▶ Exercise goal
Print out the records in full, keeping each word unchanged.

▶ Task input
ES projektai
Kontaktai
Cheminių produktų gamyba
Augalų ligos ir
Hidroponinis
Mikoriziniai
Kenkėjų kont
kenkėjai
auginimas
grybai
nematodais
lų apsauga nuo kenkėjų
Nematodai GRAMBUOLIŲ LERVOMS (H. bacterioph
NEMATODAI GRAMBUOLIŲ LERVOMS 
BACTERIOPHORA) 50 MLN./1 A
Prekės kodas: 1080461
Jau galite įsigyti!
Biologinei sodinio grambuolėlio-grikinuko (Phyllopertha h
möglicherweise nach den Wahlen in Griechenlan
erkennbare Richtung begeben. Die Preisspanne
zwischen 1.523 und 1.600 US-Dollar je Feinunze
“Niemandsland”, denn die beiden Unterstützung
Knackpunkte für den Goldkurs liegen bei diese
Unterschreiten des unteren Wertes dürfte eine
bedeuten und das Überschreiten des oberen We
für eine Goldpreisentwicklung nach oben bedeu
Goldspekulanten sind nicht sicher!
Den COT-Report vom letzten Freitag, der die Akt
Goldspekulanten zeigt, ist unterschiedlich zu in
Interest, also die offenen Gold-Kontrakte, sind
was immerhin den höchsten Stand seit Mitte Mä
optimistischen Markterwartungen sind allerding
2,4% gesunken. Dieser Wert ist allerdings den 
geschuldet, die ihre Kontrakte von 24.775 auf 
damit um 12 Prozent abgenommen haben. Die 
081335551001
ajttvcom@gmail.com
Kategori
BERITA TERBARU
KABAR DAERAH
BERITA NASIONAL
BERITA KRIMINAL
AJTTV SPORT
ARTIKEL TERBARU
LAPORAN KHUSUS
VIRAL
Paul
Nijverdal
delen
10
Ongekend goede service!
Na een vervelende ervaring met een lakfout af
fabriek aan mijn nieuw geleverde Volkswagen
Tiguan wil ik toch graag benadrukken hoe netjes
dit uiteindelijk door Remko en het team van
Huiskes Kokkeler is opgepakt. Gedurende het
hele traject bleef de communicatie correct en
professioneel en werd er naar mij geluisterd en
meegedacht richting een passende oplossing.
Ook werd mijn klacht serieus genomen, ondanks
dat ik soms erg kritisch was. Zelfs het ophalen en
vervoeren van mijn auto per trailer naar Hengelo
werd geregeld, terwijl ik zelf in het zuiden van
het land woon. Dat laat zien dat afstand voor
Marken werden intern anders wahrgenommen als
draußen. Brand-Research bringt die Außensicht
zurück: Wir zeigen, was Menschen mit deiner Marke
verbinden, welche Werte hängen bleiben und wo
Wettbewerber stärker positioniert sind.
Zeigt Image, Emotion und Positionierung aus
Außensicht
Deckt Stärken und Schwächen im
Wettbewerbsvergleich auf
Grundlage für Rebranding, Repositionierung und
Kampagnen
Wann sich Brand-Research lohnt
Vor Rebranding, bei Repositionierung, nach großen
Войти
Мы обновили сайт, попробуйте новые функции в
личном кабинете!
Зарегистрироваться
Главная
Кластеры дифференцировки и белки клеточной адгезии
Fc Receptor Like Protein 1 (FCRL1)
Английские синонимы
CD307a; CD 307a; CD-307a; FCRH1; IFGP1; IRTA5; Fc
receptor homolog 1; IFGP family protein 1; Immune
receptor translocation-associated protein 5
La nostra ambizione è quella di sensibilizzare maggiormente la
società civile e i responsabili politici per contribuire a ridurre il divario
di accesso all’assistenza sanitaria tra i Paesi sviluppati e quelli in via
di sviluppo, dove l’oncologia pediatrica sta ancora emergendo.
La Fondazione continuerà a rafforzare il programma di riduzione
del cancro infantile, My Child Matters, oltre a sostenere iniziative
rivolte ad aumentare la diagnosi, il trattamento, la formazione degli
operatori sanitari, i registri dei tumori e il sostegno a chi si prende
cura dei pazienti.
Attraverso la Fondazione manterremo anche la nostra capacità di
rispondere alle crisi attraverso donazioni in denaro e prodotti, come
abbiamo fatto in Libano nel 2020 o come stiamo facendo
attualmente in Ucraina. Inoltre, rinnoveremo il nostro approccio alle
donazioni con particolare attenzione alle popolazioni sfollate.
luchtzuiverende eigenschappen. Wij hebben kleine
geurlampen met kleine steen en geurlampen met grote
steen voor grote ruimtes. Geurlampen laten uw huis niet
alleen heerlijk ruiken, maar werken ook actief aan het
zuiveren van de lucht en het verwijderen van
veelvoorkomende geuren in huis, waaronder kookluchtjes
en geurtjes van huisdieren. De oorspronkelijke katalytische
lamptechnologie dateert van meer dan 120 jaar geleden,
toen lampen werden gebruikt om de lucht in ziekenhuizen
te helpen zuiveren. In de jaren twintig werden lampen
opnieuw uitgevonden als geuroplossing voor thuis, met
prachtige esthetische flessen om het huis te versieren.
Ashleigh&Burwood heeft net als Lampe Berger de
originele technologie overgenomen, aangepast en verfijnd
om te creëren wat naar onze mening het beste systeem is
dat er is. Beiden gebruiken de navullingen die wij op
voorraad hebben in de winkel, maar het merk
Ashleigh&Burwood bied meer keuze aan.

▶ Exercise solution
ES projektai
Kontaktai
Cheminių produktų gamyba
Augalų ligos ir
Hidroponinis
Mikoriziniai
Kenkėjų kont
kenkėjai
auginimas
grybai
nematodais
lų apsauga nuo kenkėjų
Nematodai GRAMBUOLIŲ LERVOMS (H. bacterioph
NEMATODAI GRAMBUOLIŲ LERVOMS 
BACTERIOPHORA) 50 MLN./1 A
Prekės kodas: 1080461
Jau galite įsigyti!
Biologinei sodinio grambuolėlio-grikinuko (Phyllopertha h
möglicherweise nach den Wahlen in Griechenlan
erkennbare Richtung begeben. Die Preisspanne
zwischen 1.523 und 1.600 US-Dollar je Feinunze
“Niemandsland”, denn die beiden Unterstützung
Knackpunkte für den Goldkurs liegen bei diese
Unterschreiten des unteren Wertes dürfte eine
bedeuten und das Überschreiten des oberen We
für eine Goldpreisentwicklung nach oben bedeu
Goldspekulanten sind nicht sicher!
Den COT-Report vom letzten Freitag, der die Akt
Goldspekulanten zeigt, ist unterschiedlich zu in
Interest, also die offenen Gold-Kontrakte, sind
was immerhin den höchsten Stand seit Mitte Mä
optimistischen Markterwartungen sind allerding
2,4% gesunken. Dieser Wert ist allerdings den 
geschuldet, die ihre Kontrakte von 24.775 auf 
damit um 12 Prozent abgenommen haben. Die 
081335551001
ajttvcom@gmail.com
Kategori
BERITA TERBARU
KABAR DAERAH
BERITA NASIONAL
BERITA KRIMINAL
AJTTV SPORT
ARTIKEL TERBARU
LAPORAN KHUSUS
VIRAL
Paul
Nijverdal
delen
10
Ongekend goede service!
Na een vervelende ervaring met een lakfout af
fabriek aan mijn nieuw geleverde Volkswagen
Tiguan wil ik toch graag benadrukken hoe netjes
dit uiteindelijk door Remko en het team van
Huiskes Kokkeler is opgepakt. Gedurende het
hele traject bleef de communicatie correct en
professioneel en werd er naar mij geluisterd en
meegedacht richting een passende oplossing.
Ook werd mijn klacht serieus genomen, ondanks
dat ik soms erg kritisch was. Zelfs het ophalen en
vervoeren van mijn auto per trailer naar Hengelo
werd geregeld, terwijl ik zelf in het zuiden van
het land woon. Dat laat zien dat afstand voor
Marken werden intern anders wahrgenommen als
draußen. Brand-Research bringt die Außensicht
zurück: Wir zeigen, was Menschen mit deiner Marke
verbinden, welche Werte hängen bleiben und wo
Wettbewerber stärker positioniert sind.
Zeigt Image, Emotion und Positionierung aus
Außensicht
Deckt Stärken und Schwächen im
Wettbewerbsvergleich auf
Grundlage für Rebranding, Repositionierung und
Kampagnen
Wann sich Brand-Research lohnt
Vor Rebranding, bei Repositionierung, nach großen
Войти
Мы обновили сайт, попробуйте новые функции в
личном кабинете!
Зарегистрироваться
Главная
Кластеры дифференцировки и белки клеточной адгезии
Fc Receptor Like Protein 1 (FCRL1)
Английские синонимы
CD307a; CD 307a; CD-307a; FCRH1; IFGP1; IRTA5; Fc
receptor homolog 1; IFGP family protein 1; Immune
receptor translocation-associated protein 5
La nostra ambizione è quella di sensibilizzare maggiormente la
società civile e i responsabili politici per contribuire a ridurre il divario
di accesso all’assistenza sanitaria tra i Paesi sviluppati e quelli in via
di sviluppo, dove l’oncologia pediatrica sta ancora emergendo.
La Fondazione continuerà a rafforzare il programma di riduzione
del cancro infantile, My Child Matters, oltre a sostenere iniziative
rivolte ad aumentare la diagnosi, il trattamento, la formazione degli
operatori sanitari, i registri dei tumori e il sostegno a chi si prende
cura dei pazienti.
Attraverso la Fondazione manterremo anche la nostra capacità di
rispondere alle crisi attraverso donazioni in denaro e prodotti, come
abbiamo fatto in Libano nel 2020 o come stiamo facendo
attualmente in Ucraina. Inoltre, rinnoveremo il nostro approccio alle
donazioni con particolare attenzione alle popolazioni sfollate.
luchtzuiverende eigenschappen. Wij hebben kleine
geurlampen met kleine steen en geurlampen met grote
steen voor grote ruimtes. Geurlampen laten uw huis niet
alleen heerlijk ruiken, maar werken ook actief aan het
zuiveren van de lucht en het verwijderen van
veelvoorkomende geuren in huis, waaronder kookluchtjes
en geurtjes van huisdieren. De oorspronkelijke katalytische
lamptechnologie dateert van meer dan 120 jaar geleden,
toen lampen werden gebruikt om de lucht in ziekenhuizen
te helpen zuiveren. In de jaren twintig werden lampen
opnieuw uitgevonden als geuroplossing voor thuis, met
prachtige esthetische flessen om het huis te versieren.
Ashleigh&Burwood heeft net als Lampe Berger de
originele technologie overgenomen, aangepast en verfijnd
om te creëren wat naar onze mening het beste systeem is
dat er is. Beiden gebruiken de navullingen die wij op
voorraad hebben in de winkel, maar het merk
Ashleigh&Burwood bied meer keuze aan.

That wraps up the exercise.